Finding correspondence between 3D shapes is one of the prototypical problems in computer graphics, geometric processing, and vision. Different flavors of this problem arise in applications ranging from texture mapping and animation to marker-less motion capture. The recent progress in the development of commercial real-time 3D scanning technology has brought the need for fast, accurate, and reliable correspondence methods capable of dealing with real-world noise and artifacts. Particularly hard settings of the correspondence problem include non-rigid correspondence (where the shapes are allowed to undergo deformations), partial correspondence (where a subset of the shape has to be matched to its deformed full version), and geometric and topological noise (the latter arising, for example, due to occluded parts in the acquisition process).

In this talk, I will show some recent results on computing partial correspondence between deformable shapes expressed in the spectral domain. Our main theoretical result is a perturbation analysis of the Laplacian operator, giving a bound on the change in its eigenvectors as a result of part removal. Based on this observation, we develop a generalization of functional maps capable of dealing with partial correspondence, clutter, and topological noise in very challenging settings.
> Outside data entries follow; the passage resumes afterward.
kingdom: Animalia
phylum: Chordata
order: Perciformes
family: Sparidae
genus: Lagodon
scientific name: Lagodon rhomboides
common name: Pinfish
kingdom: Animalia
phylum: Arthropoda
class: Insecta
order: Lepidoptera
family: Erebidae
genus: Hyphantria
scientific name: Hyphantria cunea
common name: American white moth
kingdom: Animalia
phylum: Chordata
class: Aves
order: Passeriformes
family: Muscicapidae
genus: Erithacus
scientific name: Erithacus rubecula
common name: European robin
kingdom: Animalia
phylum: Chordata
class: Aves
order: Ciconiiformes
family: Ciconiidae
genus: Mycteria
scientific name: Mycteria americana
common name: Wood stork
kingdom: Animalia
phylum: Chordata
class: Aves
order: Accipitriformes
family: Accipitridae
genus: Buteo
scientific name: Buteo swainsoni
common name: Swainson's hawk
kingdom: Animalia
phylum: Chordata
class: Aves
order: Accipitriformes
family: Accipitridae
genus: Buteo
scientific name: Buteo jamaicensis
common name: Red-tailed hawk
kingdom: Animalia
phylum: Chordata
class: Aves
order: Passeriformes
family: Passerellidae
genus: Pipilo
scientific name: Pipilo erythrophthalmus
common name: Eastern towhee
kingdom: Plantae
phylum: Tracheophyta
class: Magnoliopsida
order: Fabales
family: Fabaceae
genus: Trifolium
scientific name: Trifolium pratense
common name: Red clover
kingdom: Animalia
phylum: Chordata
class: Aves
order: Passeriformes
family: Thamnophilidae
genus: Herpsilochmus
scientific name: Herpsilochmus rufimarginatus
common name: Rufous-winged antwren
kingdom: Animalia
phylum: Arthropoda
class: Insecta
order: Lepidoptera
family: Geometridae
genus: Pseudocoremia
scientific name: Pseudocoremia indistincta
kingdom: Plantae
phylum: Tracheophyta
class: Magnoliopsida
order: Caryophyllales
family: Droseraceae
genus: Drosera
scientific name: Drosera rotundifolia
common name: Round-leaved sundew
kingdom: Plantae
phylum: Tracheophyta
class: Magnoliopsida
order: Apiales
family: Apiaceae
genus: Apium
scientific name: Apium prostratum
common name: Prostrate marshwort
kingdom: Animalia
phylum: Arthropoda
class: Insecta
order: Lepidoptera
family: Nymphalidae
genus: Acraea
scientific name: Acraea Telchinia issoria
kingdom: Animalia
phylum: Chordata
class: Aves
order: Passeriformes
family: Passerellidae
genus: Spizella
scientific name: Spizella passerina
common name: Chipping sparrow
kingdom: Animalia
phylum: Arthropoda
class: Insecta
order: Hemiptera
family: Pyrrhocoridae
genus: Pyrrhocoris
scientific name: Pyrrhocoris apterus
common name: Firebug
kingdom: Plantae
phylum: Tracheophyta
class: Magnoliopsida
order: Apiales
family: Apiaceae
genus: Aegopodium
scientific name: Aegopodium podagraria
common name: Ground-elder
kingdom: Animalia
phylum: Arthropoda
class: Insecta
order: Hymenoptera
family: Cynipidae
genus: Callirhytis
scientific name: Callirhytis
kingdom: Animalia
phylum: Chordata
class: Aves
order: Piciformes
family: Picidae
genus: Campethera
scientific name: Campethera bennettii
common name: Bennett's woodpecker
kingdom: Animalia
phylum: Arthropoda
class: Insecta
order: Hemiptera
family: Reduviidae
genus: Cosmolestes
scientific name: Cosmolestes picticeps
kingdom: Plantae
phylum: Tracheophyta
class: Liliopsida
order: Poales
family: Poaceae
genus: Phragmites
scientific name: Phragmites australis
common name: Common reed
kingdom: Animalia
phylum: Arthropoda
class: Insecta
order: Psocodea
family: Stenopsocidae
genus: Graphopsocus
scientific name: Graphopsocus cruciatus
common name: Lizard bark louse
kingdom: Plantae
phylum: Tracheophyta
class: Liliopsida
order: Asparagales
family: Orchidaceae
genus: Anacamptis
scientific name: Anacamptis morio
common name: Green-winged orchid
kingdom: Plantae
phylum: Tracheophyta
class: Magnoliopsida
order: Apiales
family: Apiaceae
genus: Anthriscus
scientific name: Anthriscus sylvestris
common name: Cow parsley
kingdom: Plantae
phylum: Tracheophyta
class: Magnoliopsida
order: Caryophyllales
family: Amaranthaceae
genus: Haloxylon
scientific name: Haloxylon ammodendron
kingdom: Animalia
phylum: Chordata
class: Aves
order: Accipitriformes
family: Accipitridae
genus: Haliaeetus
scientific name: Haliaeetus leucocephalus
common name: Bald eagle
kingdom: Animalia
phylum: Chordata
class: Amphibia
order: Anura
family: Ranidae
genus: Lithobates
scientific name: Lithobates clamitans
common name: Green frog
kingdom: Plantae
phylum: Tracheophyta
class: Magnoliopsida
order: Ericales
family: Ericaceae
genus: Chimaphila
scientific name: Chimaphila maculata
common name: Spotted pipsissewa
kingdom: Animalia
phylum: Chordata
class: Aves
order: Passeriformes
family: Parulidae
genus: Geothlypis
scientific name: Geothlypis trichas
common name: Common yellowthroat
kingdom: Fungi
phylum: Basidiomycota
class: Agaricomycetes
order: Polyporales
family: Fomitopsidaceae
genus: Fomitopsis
(based on joint works with E. Rodola', L. Cosmo, J. Masci, A. Torsello, D. Cremers, O. Litany, A. Bronstein)

Bio:
Michael Bronstein is an associate professor of Informatics at USI Lugano (Switzerland) and associate professor of Applied Mathematics at TAU. He is also a Principal Engineer at the Intel Perceptual Computing group. Michael got his Ph.D. in Computer Science (2007) from the Technion. His main research interests are theoretical and computational methods in spectral and metric geometry and their application to problems in computer vision, pattern recognition, computer graphics, and machine learning. His research appeared in international media and was recognized by numerous awards. In 2012, Michael received the highly competitive ERC starting grant. In 2014, he was invited as a Young Scientist to the World Economic Forum, an honor bestowed on forty world's leading scientists under the age of 40. Besides academic work, Michael is actively involved in the industry. He was the co-founder of the Silicon Valley start-up company Novafora, where he served as VP of technology (2006-2009), responsible for the development of algorithms for large-scale video analysis. He was one of the principal inventors and technologists at Invision, an Israeli startup developing 3D sensing technology acquired by Intel in 2012 and released under the RealSense brand. This technology can now be found in new generation computers from all the major brands.